Defence of Berlin from Soviet troops in 1945

Operation Clausewitz (Fall Clausewitz) was the code word initiating the defence of Berlin by Nazi Germany during the final stage of the European Theatre of World War II. Clausewitz was established in the 9 March 1945 document, Basic Order for the Preparations for the Defense of the Reich Capital (Grundsätzlicher Befehl für die Vorbereitungen zur Verteidigung der Reichshauptstadt), a 33-page document containing 24 separate points. The second point of the document, in full (translated) is: "The Reich capital will be defended to the last man and to the last bullet." It has been referred to as the Nazis' last stand against the Soviets.
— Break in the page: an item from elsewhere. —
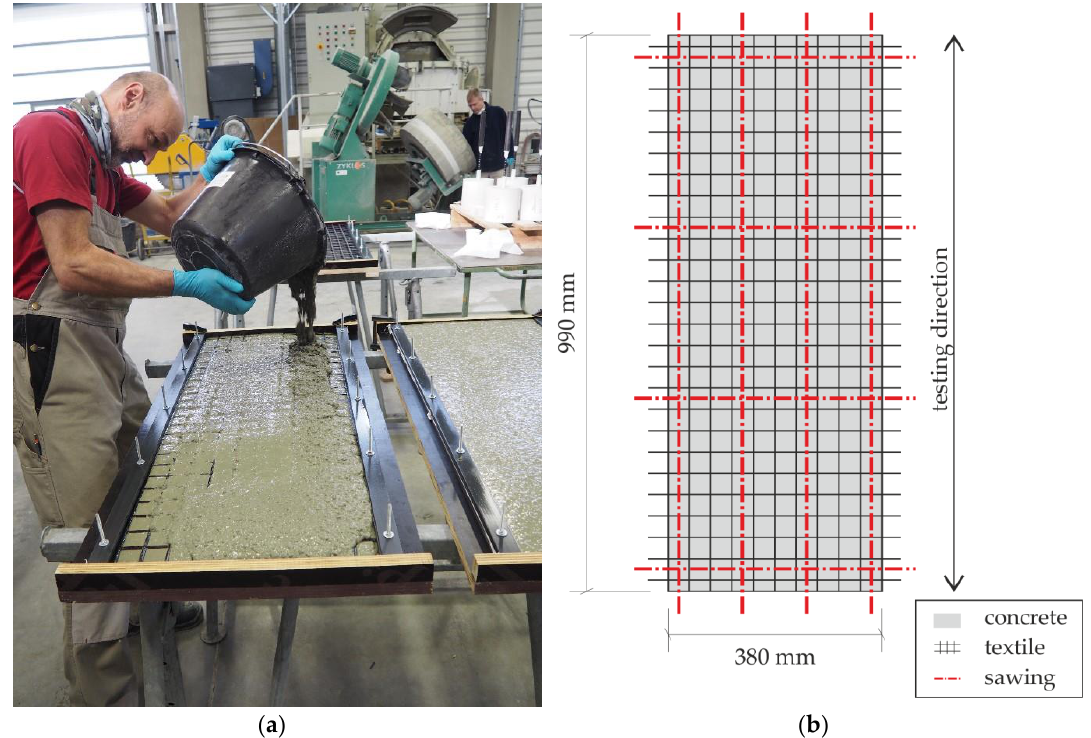
Figure 2. Manufacturing of the specimens: ( a ) Casting of huge panels; ( b ) Sawing out of specimens (exemplary cut). Appl. Sci. 2019 , 9 , x FOR PEER REVIEW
The document divided the city of Berlin into nine operational defense zones (A to H, as slices of the outer city of Berlin and Z, its center, corresponding to the government district). It further divided the region into four concentric rings: an outer exclusion zone, extending well past Berlin's city limits; an outer defense zone extending roughly to the city limits; an inner defense zone extending out to the Berlin Ringbahn; and the Citadel (Zitadelle), again, zone Z. In addition to the establishment of defense zones, this document also described the overall mechanism by which Berlin would be converted to a front line city. This included:
- The evacuation of all Wehrmacht and SS offices in Berlin
- Evacuation of the central command post of the capital from General Command on Hohenzollern to L-Tower of the Zoo bunker no more than six hours after the issuance of Clausewitz
- The imposition of martial law for the civilian populace, and offences under which the death penalty was authorized
The document also outlined the destruction of thousands of documents that were deemed "essential" to the Nazi war machine, this including documents pertaining to military and civilian logistics and installations, medical research, and other technological research.

Adolf Hitler ordered the execution of Fall Clausewitz on 20 April 1945. This set into motion preparations according to the Basic Order plan, and would have been followed later by the code word Kolberg, meaning full preparations should have been completed and the battle would have started.